## EXTRACTED ENTRIES
☆ ☆ ☆
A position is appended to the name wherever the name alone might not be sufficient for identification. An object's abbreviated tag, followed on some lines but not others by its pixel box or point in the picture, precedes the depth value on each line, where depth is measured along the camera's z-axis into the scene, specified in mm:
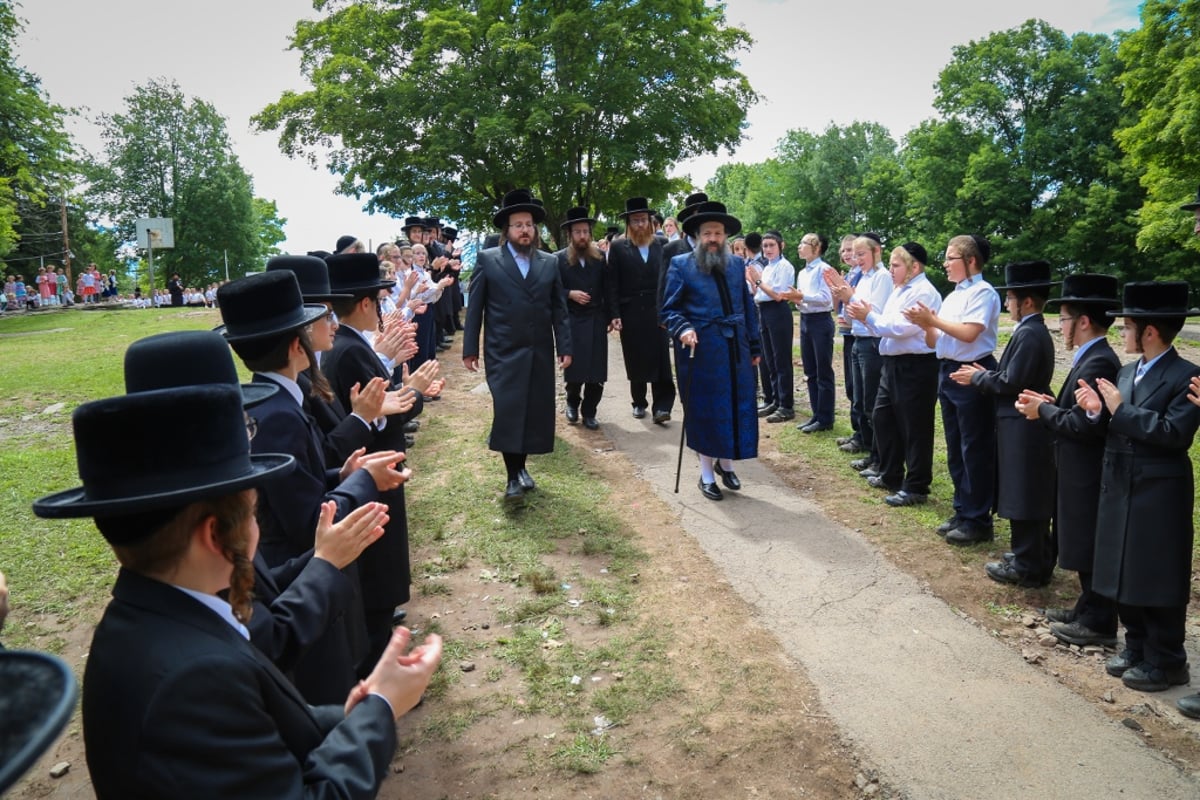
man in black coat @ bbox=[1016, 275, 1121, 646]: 4730
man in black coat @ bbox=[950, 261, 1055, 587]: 5352
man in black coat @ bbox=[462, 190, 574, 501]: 7156
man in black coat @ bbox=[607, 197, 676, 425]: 9891
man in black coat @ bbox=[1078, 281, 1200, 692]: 4191
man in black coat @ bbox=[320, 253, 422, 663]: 4172
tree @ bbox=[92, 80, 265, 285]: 53781
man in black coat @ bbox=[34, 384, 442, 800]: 1558
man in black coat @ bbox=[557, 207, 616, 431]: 9695
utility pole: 42281
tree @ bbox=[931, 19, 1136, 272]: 35531
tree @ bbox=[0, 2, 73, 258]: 29478
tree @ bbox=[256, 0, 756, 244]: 24516
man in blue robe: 7172
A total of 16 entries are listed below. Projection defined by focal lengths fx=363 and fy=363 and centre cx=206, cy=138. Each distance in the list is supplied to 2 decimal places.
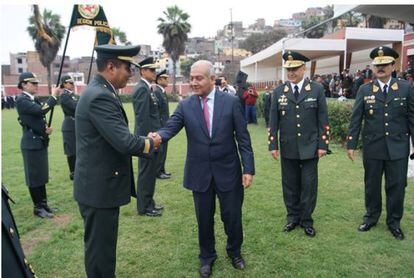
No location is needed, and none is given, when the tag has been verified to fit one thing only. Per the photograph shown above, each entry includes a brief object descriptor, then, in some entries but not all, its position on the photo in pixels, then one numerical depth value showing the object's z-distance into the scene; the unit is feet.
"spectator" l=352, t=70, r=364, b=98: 48.11
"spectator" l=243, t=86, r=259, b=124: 48.78
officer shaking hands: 8.77
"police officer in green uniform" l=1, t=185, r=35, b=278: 5.14
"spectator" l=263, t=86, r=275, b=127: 46.68
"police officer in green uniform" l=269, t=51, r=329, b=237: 14.24
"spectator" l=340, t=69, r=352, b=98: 56.48
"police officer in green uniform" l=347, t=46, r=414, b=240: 13.87
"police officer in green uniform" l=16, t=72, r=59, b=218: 16.37
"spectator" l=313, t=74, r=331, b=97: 62.60
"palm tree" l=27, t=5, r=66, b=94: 151.33
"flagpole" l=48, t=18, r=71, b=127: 14.33
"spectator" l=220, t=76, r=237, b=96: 37.77
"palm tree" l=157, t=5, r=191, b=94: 157.99
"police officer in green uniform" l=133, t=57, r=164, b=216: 17.03
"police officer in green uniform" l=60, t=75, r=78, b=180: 22.15
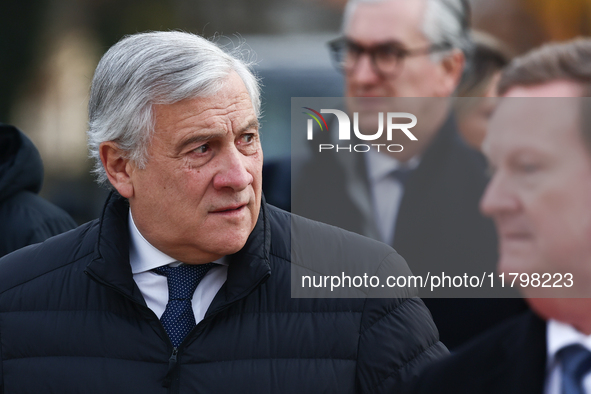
☆ ☆ ☆
Your answer should consist only of the lines above between the line holding "man in black coat @ bbox=[462, 190, 574, 501]: 7156" and the line holding "tree @ bbox=[92, 80, 265, 285]: 53781", inclusive, each transcribed exactly.

## RESULT OF THIS TASK
man in black coat @ bbox=[462, 190, 574, 501]: 7156
man in black coat @ bbox=[607, 197, 676, 425]: 9891
man in black coat @ bbox=[1078, 281, 1200, 692]: 4191
man in black coat @ bbox=[320, 253, 422, 663]: 4172
tree @ bbox=[92, 80, 265, 285]: 53781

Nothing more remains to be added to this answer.